New technology lays foundation for green building 

15 April 2015

There could be no stronger statement about Murray & Roberts Construction’s innovative approach to sustainable building technologies than applying this to the world’s largest inland port. 

Transnet’s City Deep Container Terminal in Johannesburg recently underwent a major revamp that required the 144,000-m2 facility to be resurfaced and expanded by an additional 2,000 m2.  A key stipulation in the contract was to recycle more than 10,000 m2 of the original surface concrete in the new build to meet Transnet’s sustainability objectives. 


“We are proud to say that, with the client’s buy-in, we exceeded this requirement by processing more than 35,000 m2 of the old concrete and almost 65,000 m2 of layer works,” says Jerome Govender, Operating Platform Executive of Murray & Roberts Infrastructure & Building. 

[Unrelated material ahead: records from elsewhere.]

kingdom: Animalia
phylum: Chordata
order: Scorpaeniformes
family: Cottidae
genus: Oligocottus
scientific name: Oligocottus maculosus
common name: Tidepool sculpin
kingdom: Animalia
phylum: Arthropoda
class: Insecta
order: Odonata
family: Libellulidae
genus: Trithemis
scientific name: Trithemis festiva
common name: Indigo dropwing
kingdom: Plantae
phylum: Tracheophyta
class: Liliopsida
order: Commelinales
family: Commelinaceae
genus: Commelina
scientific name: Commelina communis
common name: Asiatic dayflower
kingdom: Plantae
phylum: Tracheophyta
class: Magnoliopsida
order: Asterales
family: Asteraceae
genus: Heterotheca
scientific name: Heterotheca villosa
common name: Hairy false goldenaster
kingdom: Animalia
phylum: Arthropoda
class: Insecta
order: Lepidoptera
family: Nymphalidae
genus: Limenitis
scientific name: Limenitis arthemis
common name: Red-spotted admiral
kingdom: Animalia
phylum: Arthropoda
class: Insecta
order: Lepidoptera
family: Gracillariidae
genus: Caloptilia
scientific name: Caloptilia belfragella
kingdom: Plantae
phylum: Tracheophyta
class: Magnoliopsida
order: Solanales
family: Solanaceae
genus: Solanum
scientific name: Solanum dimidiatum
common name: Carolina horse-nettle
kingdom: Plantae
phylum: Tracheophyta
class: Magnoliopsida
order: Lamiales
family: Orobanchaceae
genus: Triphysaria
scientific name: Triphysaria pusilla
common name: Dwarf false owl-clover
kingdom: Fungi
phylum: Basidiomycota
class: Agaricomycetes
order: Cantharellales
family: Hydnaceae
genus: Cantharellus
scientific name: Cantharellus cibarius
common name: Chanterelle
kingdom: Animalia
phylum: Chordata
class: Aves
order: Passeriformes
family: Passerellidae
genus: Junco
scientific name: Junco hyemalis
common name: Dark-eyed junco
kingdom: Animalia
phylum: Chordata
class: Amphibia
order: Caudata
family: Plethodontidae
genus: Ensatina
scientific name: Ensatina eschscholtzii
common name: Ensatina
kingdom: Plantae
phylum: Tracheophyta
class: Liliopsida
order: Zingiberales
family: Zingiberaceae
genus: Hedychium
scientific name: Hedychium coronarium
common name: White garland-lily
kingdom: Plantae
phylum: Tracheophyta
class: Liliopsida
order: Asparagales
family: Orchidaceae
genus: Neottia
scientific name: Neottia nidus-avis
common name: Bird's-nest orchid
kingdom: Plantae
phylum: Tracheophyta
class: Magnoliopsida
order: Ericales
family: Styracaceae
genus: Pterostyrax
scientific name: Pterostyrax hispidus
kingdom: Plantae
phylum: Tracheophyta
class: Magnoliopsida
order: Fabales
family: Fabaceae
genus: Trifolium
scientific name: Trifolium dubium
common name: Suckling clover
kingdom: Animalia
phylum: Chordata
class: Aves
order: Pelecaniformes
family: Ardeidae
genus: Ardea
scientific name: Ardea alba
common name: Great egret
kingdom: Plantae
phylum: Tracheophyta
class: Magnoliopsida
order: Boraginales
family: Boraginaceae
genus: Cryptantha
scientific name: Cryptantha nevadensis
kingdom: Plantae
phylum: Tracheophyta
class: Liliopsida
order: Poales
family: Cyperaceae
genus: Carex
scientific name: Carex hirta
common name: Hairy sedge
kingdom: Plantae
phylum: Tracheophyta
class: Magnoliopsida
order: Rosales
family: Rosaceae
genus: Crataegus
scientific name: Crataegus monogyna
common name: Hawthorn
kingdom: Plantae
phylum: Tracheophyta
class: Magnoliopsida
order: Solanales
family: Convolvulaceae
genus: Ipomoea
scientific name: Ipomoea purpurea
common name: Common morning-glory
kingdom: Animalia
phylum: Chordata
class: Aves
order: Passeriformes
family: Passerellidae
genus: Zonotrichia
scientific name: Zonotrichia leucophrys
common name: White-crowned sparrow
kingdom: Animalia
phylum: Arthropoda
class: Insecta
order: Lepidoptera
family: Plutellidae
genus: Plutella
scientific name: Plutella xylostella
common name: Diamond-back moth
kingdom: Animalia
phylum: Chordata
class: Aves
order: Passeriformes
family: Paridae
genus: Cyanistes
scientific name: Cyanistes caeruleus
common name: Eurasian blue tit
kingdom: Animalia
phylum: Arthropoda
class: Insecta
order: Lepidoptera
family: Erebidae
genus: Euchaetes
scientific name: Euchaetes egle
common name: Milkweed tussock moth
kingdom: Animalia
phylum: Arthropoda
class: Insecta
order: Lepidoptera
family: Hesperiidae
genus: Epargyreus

“The true innovation, however, was using a revolutionary new geopolymer concrete and High Volume Pulverised Flue Ash (HVPFAC) concrete to surface the terminal, thereby raising the sustainability bar to even higher levels.” 

This unique approach to sustainable building technologies was given credence earlier this year when the City Deep Container Terminal project was named runner-up in the Nedbank Capital Sustainable Business Awards’ Infrastructure and Renewable Energy category. 


Giving even greater substance to this recognition is that the category winner, the Tshedimosetso House in Pretoria owned by Growthpoint Properties, was developed by Murray & Roberts. 

HVPFAC relies on a relatively new technique that combines flue ash recovered from coal burnt in power-generation plants with mineral slag to produce a concrete that has clear environmental benefits. 


“HVPFAC has in the past been considered inferior to conventional concrete, but our processes and technological advancements have shown that this is no longer the case,” explains Govender. “The compound significantly reduced water consumption, improved workability, minimised cracking and enhanced durability, demonstrating that new technologies can compete favourably with materials that had become industry staples.” 


Geopolymer concrete, on the other hand relies on using industrial by-products to form a solid binder that has similar characteristics to portland cement. Using this technique, CO2 emissions are reduced by up to 90% while the concrete also has improved resistance to fire and aggressive chemicals. 


“We firmly believe that the application of these technologies points to the future of construction methodologies. These are particularly relevant to South Africa given the focus on carbon emissions and the introduction of a carbon tax,” says Govender. 

“Of course, it also takes foresight from our clients to adopt these technologies, and Transnet needs to be commended for allowing us the leeway to show how they could benefit.”